Extrait du document:
On a remis cette semaine le Bad Sex in Fiction Award à David Guterson pour une scène de son roman Ed King, inspiré du mythe d'OEdipe. Bon joueur, le lauréat a déclaré: «OEdipe est pratiquement celui qui a inspiré le Bad Sex, donc je ne suis pas surpris.»

Ce prix britannique, créé en 1993, couronne méchamment la pire scène de sexe de l'année dans un roman. Faut-il s'en étonner? Depuis presque 20 ans, à l'exception de deux femmes, ce sont tous des hommes qui l'ont remporté. John Updike a même reçu ce prix en 2008 pour l'ensemble de son oeuvre. Qu'est-ce que cela veut dire? Que les écrivains mâles écrivent plus sur le sexe ou écrivent plus «mal» sur le sexe que les femmes?

On peut surtout penser que la libération sexuelle des femmes a eu pour conséquence de mettre en même temps sous microscope la sexualité des hommes. Les écrivains étaient auparavant menacés par la censure, ils sont dorénavant guettés par le ridicule, arme fatale contre l'érection. Ce ne sont pas des histoires sordides comme celles de DSK ou Hermann Caïn qui vont venir redresser - si on peut dire - la situation.

Dans une intéressante analyse du New York Times, publiée en 2008 et traduite par le site booksmag.fr, la journaliste Katie Roiphe n'y va pas de main morte: «On a castré les écrivains américains».

Consigne: Recopiez le passage du texte sur le prix Bad Sex in Fiction qui va de « On peut surtout » à « - la situation. ».

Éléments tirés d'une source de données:
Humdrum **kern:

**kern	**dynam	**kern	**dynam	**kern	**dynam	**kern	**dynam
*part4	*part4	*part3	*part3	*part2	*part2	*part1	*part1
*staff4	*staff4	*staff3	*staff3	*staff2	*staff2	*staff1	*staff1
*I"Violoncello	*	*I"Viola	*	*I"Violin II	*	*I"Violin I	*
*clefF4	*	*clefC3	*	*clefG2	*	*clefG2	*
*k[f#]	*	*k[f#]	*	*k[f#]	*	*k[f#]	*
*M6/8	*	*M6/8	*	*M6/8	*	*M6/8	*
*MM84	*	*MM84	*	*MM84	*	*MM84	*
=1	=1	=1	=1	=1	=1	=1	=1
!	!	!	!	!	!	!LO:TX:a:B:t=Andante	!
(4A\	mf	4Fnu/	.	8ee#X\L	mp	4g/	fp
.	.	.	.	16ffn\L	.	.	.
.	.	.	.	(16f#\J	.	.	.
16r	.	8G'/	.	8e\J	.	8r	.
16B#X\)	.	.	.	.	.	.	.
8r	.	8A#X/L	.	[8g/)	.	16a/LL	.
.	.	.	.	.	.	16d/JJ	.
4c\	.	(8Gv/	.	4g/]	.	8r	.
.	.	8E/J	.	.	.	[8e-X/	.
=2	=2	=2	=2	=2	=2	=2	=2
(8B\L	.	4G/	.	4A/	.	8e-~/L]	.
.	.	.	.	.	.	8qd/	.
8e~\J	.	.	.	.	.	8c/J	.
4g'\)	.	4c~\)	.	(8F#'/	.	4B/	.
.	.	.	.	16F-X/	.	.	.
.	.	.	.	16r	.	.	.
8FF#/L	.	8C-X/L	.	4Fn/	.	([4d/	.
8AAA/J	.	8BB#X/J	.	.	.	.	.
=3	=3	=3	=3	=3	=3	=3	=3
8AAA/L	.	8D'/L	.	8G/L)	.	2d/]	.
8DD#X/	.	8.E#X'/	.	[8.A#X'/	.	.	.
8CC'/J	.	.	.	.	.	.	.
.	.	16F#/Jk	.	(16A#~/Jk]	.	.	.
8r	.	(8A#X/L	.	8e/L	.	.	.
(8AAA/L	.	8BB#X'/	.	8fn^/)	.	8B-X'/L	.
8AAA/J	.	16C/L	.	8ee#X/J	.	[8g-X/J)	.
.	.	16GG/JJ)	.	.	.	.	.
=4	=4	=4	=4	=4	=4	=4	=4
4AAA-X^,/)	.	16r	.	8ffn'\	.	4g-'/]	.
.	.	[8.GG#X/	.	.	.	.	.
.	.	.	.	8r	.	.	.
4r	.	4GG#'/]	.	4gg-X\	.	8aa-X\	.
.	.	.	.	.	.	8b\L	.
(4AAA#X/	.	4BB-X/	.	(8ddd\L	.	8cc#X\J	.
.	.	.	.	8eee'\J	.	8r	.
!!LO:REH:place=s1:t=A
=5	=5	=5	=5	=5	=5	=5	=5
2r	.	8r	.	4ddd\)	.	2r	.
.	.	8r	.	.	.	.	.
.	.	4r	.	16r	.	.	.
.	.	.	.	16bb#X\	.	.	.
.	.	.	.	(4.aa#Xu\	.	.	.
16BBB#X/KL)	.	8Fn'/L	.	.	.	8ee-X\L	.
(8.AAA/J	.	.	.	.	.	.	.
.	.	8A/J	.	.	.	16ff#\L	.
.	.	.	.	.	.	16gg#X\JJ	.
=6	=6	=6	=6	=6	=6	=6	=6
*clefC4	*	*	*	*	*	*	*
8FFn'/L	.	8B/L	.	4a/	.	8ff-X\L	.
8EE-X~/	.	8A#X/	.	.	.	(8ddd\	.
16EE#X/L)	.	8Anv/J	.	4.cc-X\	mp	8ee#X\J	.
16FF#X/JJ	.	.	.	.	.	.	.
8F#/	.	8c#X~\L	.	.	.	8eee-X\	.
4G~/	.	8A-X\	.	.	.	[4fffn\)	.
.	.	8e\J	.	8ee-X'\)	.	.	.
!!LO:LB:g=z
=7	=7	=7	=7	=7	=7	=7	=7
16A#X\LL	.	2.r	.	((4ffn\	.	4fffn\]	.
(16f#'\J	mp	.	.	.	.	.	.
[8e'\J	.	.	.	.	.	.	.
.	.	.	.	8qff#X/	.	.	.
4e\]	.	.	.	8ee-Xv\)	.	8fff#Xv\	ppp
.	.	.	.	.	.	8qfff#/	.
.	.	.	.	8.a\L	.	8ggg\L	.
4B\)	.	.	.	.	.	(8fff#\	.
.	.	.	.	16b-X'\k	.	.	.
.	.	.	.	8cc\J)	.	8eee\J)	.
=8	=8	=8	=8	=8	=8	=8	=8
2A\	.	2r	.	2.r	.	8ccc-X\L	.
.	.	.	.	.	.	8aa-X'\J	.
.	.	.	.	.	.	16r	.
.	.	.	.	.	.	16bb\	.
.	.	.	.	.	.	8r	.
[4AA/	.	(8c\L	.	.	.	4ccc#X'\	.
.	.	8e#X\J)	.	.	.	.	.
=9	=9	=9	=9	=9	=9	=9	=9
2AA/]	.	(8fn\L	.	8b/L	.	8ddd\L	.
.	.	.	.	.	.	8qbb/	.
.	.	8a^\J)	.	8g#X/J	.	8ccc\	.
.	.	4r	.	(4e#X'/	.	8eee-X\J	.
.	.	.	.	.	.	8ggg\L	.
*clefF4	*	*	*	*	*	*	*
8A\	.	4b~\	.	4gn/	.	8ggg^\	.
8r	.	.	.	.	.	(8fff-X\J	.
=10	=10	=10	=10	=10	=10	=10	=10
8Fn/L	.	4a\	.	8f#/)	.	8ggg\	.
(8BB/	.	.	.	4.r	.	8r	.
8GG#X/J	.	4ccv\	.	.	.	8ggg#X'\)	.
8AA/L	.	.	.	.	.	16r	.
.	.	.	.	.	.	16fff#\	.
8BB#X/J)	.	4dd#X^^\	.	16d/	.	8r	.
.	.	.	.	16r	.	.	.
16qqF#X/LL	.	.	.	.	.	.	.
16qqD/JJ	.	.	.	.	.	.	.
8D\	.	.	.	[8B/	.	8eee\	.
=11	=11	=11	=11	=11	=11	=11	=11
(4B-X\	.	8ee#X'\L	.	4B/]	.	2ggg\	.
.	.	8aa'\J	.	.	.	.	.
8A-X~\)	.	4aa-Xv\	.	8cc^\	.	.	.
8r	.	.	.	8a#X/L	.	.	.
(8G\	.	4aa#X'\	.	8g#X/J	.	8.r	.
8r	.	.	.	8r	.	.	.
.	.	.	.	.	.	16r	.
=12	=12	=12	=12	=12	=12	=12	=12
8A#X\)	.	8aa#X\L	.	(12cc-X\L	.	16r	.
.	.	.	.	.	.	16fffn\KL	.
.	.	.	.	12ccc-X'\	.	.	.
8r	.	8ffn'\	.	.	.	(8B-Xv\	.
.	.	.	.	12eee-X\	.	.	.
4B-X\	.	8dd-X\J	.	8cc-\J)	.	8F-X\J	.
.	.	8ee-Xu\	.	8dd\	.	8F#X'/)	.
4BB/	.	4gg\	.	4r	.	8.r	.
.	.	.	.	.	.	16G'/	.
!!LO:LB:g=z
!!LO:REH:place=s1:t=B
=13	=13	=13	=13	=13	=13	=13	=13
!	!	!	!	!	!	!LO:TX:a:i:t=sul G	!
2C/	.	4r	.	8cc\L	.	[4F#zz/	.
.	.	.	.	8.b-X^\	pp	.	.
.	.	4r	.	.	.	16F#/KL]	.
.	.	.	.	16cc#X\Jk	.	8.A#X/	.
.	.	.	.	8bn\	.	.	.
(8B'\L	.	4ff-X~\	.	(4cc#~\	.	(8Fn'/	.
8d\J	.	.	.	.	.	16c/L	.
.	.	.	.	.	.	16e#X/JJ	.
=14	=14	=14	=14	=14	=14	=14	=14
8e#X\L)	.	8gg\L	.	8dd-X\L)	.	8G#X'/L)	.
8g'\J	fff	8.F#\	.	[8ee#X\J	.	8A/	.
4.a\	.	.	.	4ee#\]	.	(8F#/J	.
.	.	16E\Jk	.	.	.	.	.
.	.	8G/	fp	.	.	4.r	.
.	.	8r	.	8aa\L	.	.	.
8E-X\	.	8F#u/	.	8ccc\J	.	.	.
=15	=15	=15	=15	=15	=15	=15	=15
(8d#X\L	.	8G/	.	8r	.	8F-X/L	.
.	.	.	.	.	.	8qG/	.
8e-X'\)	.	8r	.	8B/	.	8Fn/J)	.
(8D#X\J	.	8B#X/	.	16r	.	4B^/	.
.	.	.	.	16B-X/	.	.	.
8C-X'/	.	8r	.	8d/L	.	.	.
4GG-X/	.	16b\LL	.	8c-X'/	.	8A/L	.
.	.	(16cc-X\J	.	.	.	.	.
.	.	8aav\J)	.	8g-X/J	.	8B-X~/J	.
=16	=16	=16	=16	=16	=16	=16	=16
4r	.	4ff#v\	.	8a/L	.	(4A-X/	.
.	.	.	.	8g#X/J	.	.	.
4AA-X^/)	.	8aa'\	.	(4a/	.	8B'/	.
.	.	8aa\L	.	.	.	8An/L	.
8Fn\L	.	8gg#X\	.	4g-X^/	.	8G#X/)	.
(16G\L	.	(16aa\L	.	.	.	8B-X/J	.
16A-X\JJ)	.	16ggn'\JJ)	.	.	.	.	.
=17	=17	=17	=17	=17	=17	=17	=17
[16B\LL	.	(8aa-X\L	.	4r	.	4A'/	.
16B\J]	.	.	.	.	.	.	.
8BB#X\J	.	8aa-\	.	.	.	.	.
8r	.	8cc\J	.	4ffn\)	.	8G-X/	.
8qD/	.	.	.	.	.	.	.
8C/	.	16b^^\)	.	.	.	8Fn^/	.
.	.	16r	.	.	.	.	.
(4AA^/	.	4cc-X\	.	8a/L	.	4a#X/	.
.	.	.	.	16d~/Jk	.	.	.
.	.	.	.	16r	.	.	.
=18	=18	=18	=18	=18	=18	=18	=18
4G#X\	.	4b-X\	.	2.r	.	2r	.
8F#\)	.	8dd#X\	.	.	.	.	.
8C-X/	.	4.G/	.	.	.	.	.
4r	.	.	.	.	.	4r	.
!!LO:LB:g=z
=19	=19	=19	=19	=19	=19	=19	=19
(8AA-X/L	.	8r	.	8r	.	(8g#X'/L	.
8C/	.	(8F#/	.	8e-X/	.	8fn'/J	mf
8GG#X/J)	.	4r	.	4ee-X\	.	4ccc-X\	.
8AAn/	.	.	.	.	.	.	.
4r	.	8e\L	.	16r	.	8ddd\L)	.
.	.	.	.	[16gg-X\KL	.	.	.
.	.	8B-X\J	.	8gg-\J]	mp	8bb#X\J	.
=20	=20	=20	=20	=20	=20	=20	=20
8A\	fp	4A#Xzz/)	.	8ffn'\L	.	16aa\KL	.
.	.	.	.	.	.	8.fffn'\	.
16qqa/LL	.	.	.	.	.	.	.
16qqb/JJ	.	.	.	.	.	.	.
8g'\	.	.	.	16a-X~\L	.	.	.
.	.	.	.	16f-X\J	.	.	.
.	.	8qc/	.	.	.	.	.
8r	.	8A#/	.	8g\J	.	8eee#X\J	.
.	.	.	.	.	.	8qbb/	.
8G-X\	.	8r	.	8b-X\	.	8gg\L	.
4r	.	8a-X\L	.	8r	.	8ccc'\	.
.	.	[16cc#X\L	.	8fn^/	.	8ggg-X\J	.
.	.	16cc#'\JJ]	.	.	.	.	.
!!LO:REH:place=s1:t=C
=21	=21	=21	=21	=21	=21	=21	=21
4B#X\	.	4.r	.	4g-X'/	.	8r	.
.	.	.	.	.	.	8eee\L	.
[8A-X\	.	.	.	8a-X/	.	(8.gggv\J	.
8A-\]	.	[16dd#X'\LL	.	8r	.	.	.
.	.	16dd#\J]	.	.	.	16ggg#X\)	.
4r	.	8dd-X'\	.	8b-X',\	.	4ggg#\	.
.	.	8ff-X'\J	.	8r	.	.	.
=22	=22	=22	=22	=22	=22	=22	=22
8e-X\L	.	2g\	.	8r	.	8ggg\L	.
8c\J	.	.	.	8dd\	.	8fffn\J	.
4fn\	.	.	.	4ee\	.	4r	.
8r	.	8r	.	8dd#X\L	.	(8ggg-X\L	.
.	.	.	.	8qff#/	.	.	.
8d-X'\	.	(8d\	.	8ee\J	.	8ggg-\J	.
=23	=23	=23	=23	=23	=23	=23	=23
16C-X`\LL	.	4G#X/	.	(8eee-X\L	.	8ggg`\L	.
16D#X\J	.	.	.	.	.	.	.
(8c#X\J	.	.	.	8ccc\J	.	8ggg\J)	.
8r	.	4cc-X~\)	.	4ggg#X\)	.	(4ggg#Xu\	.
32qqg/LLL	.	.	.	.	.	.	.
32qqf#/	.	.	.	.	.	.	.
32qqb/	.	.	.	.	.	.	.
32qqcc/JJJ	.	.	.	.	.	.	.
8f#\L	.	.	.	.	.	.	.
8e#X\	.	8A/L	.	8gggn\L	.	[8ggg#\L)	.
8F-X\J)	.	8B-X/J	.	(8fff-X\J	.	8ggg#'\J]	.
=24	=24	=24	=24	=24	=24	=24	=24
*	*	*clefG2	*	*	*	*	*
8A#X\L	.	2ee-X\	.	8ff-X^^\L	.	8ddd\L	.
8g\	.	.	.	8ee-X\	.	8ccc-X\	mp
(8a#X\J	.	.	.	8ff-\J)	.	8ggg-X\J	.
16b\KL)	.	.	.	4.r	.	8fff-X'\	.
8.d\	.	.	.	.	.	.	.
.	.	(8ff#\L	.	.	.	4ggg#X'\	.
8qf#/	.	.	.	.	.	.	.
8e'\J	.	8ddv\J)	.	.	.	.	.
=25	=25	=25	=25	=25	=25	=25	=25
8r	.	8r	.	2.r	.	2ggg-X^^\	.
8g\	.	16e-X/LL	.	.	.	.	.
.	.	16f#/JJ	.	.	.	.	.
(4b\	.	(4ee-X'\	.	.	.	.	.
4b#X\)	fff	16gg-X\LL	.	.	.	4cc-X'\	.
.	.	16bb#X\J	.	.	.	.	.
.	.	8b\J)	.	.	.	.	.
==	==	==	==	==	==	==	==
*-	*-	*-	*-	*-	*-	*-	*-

Votre réponse:
On peut surtout penser que la libération sexuelle des femmes a eu pour conséquence de mettre en même temps sous microscope la sexualité des hommes. Les écrivains étaient auparavant menacés par la censure, ils sont dorénavant guettés par le ridicule, arme fatale contre l'érection. Ce ne sont pas des histoires sordides comme celles de DSK ou Hermann Caïn qui vont venir redresser - si on peut dire - la situation.